Thais have not traded human freedoms for cash, something so easily done in a certain South-East Asian city-state where people are affluent but they never discuss one thing in their entire life – politics! In Thailand, straight after a military coup a simple cab-driver can vent his displeasure at blatant threat to democratic norms, by ramming his taxi into a tank, be applauded for doing so and get a photo-accompanied coverage on the front page of the capital’s major English broadsheet Bangkok Post. From the photograph (see Photo 1) one would observe that these Tibet-related T-shirts are reprints of various campaign outputs from around the world, but some, of course, are of the old Freak Street and Thamel For-tourists production kind. The sight of our native Tibetan scripts – on cloth or on rocks – in an away country has always moved my heart.

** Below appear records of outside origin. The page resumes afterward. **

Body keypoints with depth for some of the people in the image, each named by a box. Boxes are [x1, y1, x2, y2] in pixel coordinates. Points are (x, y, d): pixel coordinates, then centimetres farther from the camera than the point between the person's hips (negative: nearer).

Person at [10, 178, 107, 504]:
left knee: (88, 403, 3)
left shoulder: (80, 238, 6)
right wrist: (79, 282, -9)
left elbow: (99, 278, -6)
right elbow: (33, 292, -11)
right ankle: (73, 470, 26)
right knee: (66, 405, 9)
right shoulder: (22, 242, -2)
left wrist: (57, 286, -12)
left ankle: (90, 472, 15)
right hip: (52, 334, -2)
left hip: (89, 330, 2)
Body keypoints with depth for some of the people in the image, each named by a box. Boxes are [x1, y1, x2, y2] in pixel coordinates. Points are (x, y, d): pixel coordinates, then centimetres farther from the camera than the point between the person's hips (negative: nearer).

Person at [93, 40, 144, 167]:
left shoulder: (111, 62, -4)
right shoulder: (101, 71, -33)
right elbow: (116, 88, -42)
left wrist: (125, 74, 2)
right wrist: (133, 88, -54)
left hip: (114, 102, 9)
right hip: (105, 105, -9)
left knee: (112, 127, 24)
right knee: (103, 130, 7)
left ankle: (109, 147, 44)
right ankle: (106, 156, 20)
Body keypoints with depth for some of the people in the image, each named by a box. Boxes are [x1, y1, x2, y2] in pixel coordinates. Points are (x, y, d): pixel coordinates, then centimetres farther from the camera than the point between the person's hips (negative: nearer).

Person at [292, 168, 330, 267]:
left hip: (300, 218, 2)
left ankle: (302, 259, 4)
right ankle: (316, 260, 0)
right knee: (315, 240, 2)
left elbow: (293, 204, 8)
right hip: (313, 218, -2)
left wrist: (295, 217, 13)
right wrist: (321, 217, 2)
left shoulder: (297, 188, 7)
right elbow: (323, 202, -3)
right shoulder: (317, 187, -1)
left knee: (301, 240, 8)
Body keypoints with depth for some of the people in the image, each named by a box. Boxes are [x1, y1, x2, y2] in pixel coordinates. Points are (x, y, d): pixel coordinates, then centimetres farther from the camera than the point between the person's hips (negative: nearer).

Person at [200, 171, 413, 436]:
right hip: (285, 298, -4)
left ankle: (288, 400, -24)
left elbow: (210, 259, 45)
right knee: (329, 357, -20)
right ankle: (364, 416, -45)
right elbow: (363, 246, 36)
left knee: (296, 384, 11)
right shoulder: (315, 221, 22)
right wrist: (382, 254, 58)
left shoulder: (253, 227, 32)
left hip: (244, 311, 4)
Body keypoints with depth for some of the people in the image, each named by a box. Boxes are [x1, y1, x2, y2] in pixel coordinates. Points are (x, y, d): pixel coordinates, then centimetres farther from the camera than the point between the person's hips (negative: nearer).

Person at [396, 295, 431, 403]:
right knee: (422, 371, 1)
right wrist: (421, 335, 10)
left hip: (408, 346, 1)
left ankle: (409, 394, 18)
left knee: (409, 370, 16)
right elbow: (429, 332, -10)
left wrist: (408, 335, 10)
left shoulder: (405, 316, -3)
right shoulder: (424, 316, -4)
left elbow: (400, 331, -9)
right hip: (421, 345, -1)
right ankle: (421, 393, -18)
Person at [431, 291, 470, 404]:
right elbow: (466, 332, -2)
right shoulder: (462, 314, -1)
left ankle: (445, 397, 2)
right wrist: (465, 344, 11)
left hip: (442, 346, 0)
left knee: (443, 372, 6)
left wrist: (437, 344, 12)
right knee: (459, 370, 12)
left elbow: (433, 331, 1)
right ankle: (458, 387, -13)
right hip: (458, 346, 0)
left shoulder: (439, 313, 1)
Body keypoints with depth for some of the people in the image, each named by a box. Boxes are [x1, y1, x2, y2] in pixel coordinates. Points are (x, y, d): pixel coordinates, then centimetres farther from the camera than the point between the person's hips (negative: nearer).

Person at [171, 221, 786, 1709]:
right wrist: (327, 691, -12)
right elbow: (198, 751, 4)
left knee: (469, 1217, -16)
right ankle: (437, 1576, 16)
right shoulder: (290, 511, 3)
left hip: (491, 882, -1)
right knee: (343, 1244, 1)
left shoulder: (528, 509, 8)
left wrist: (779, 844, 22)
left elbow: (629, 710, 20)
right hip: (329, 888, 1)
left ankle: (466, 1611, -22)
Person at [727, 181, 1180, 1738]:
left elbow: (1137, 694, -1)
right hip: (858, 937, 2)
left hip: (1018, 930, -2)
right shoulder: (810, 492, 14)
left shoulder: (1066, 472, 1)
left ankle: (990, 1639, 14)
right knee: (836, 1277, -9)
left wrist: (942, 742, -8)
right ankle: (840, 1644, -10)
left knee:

India’s national emblem – the Asokan lion pillar head – is housed at the Archaeological Survey of India’s Sarnath Museum. Also housed there is a fine engraving on a rock, in Tibetan script, of the Hundred Syllable mantra. Some fifteen minutes’ walk away from the museum, heading towards Sarnath railway station, in the little woods by the abandoned old Indian Teachers’ College is an ancient rock mortar, half sunk into the ground, with again a very fine engraving, in Tibetan, of Arya Tara Name-mantra, address prayer to the Exalted Liberating Mother.

On the level of patriotic feelings, seeing here in Bangkok, Bod (Boe, Tibet) in Tibetan scripts, on the T-shirts produces no less a love of Tibet I felt way then at Sarnath. This morning I put on a Tibetan shirt and walked around Downtown Bangkok, including Siam Square and Platinum Plaza (the main shopping malls), and revisited the holy Wat Po and Temple of the Emerald Buddha (within the Royal Grand Palace). This is my way of saying Khawp khun khrap ( Thai for Thugjeychey) to the beautiful Thai people from a Tibetan!

Thais are also pragmatic people and it is no coincidence that Tibet T-shirts are stocked only in not more than three obscure stalls, (well, they are all I could find after a long hard search) while merchandises mocking the American President are on display everywhere for all to see and buy!